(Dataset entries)
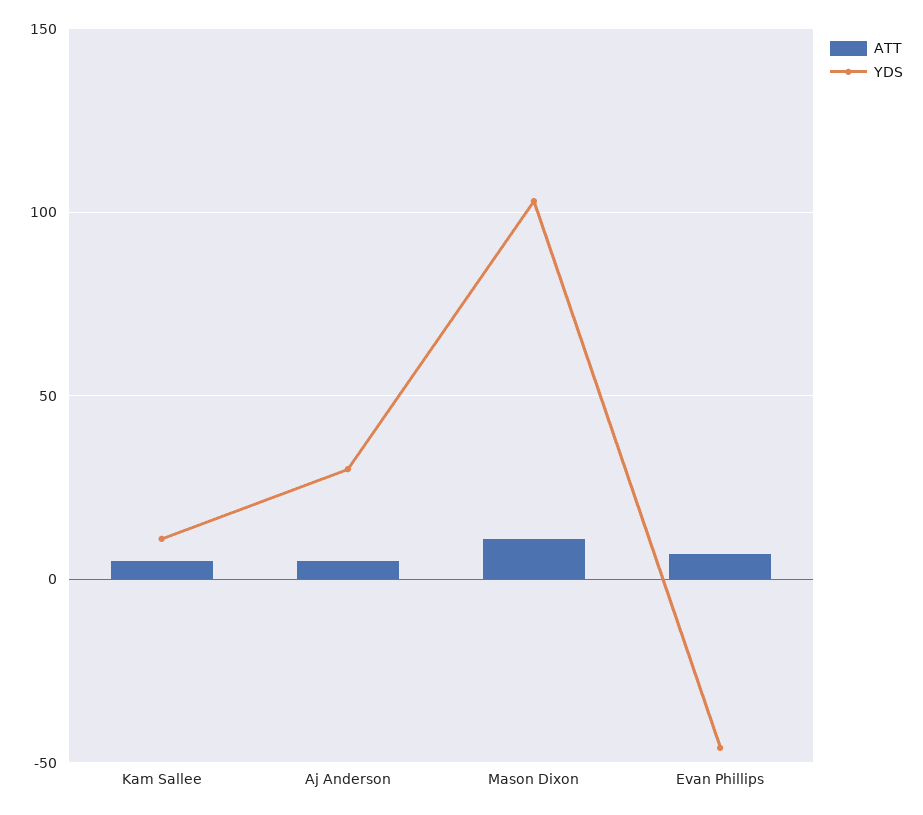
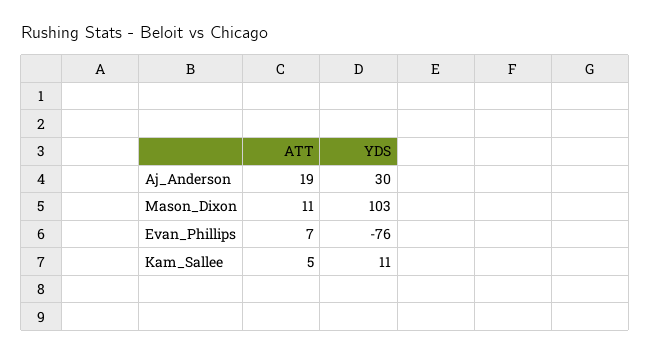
ATT, Aj Anderson: 5 -> 19
YDS, Evan Phillips: -45 -> -76

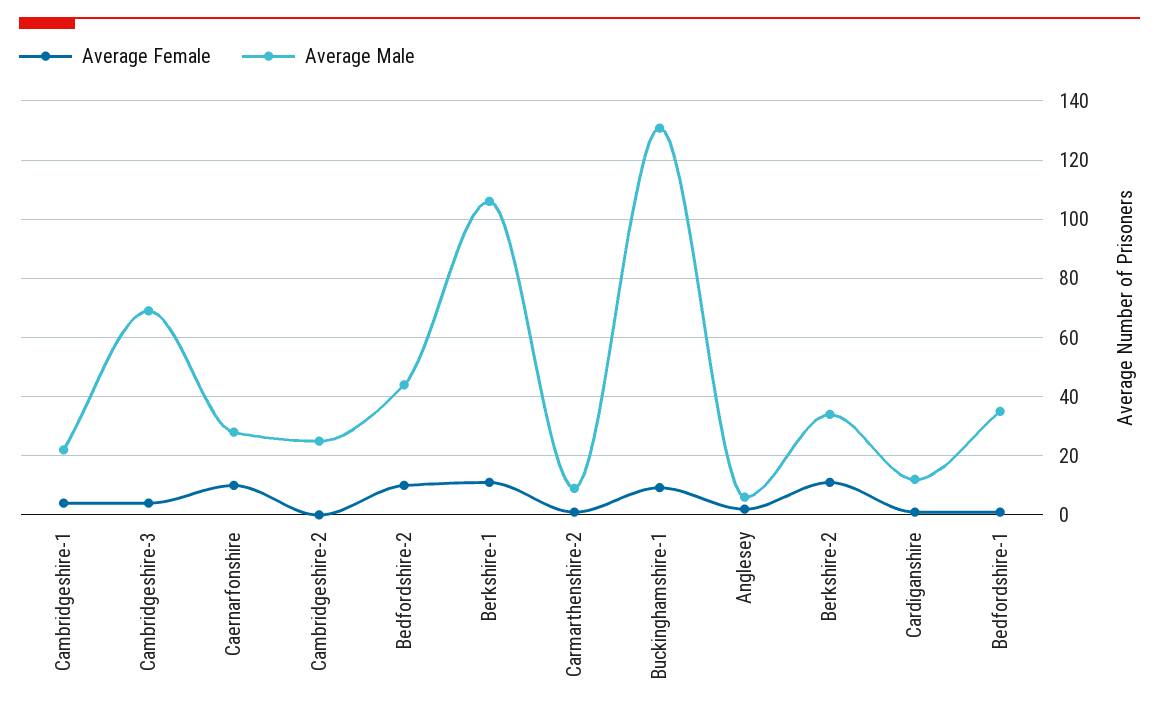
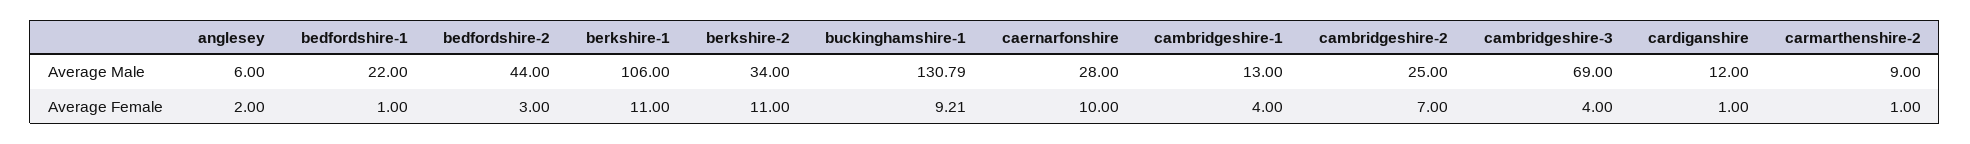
Average Male, Cambridgeshire-1: 22.5 -> 13
Average Female, Cambridgeshire-2: 0 -> 7
Average Female, Bedfordshire-2: 10 -> 3
Average Male, Bedfordshire-1: 35 -> 22

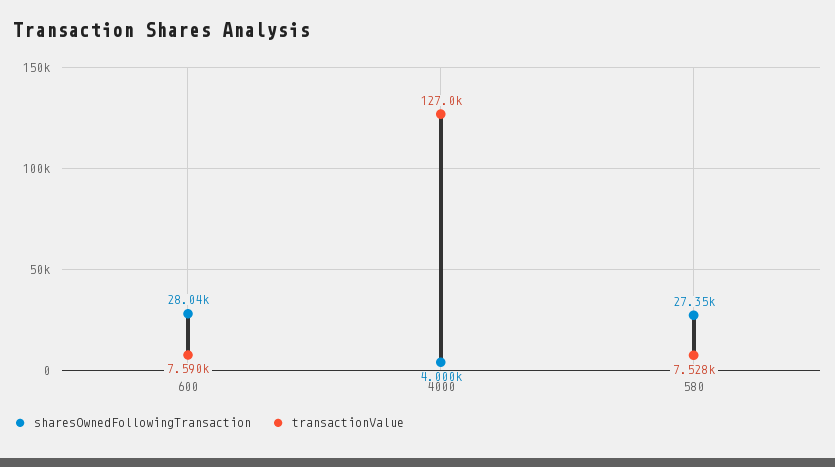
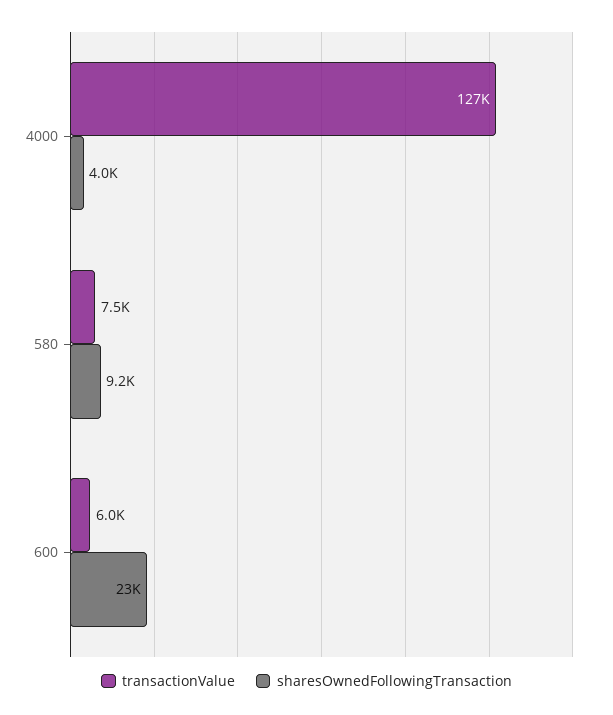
sharesOwnedFollowingTransaction, 600: 28040 -> 23000
transactionValue, 600: 7590 -> 6000
sharesOwnedFollowingTransaction, 580: 27350 -> 9200

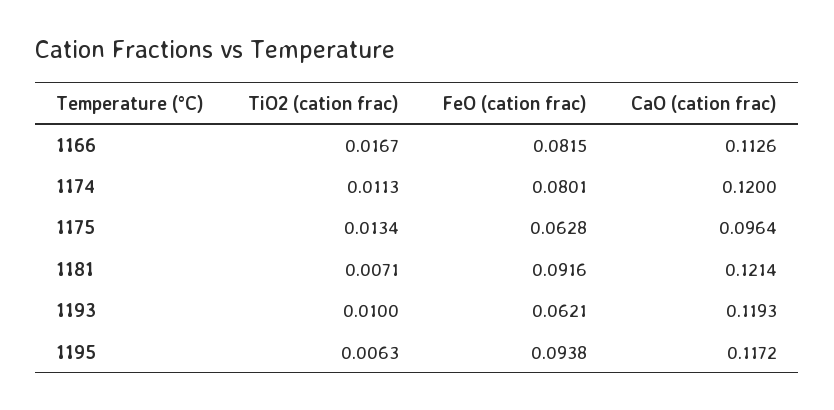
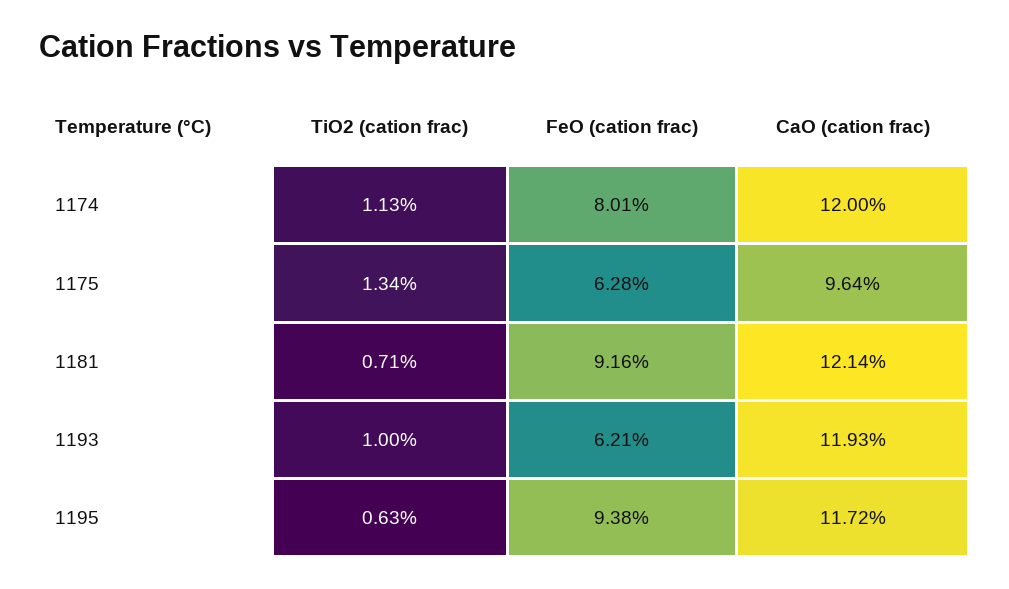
TiO2 (cation frac), 1166: 0.0167 -> none
FeO (cation frac), 1166: 0.0815 -> none
CaO (cation frac), 1166: 0.1126 -> none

• _Task to carry out_:
From the line containing "sharesOwnedFollowingTransaction, 580: 27350" down to the end of the data above, reproduce each line exactly; no pictures.

• _Response to this exercise_:
sharesOwnedFollowingTransaction, 580: 27350 -> 9200

TiO2 (cation frac), 1166: 0.0167 -> none
FeO (cation frac), 1166: 0.0815 -> none
CaO (cation frac), 1166: 0.1126 -> none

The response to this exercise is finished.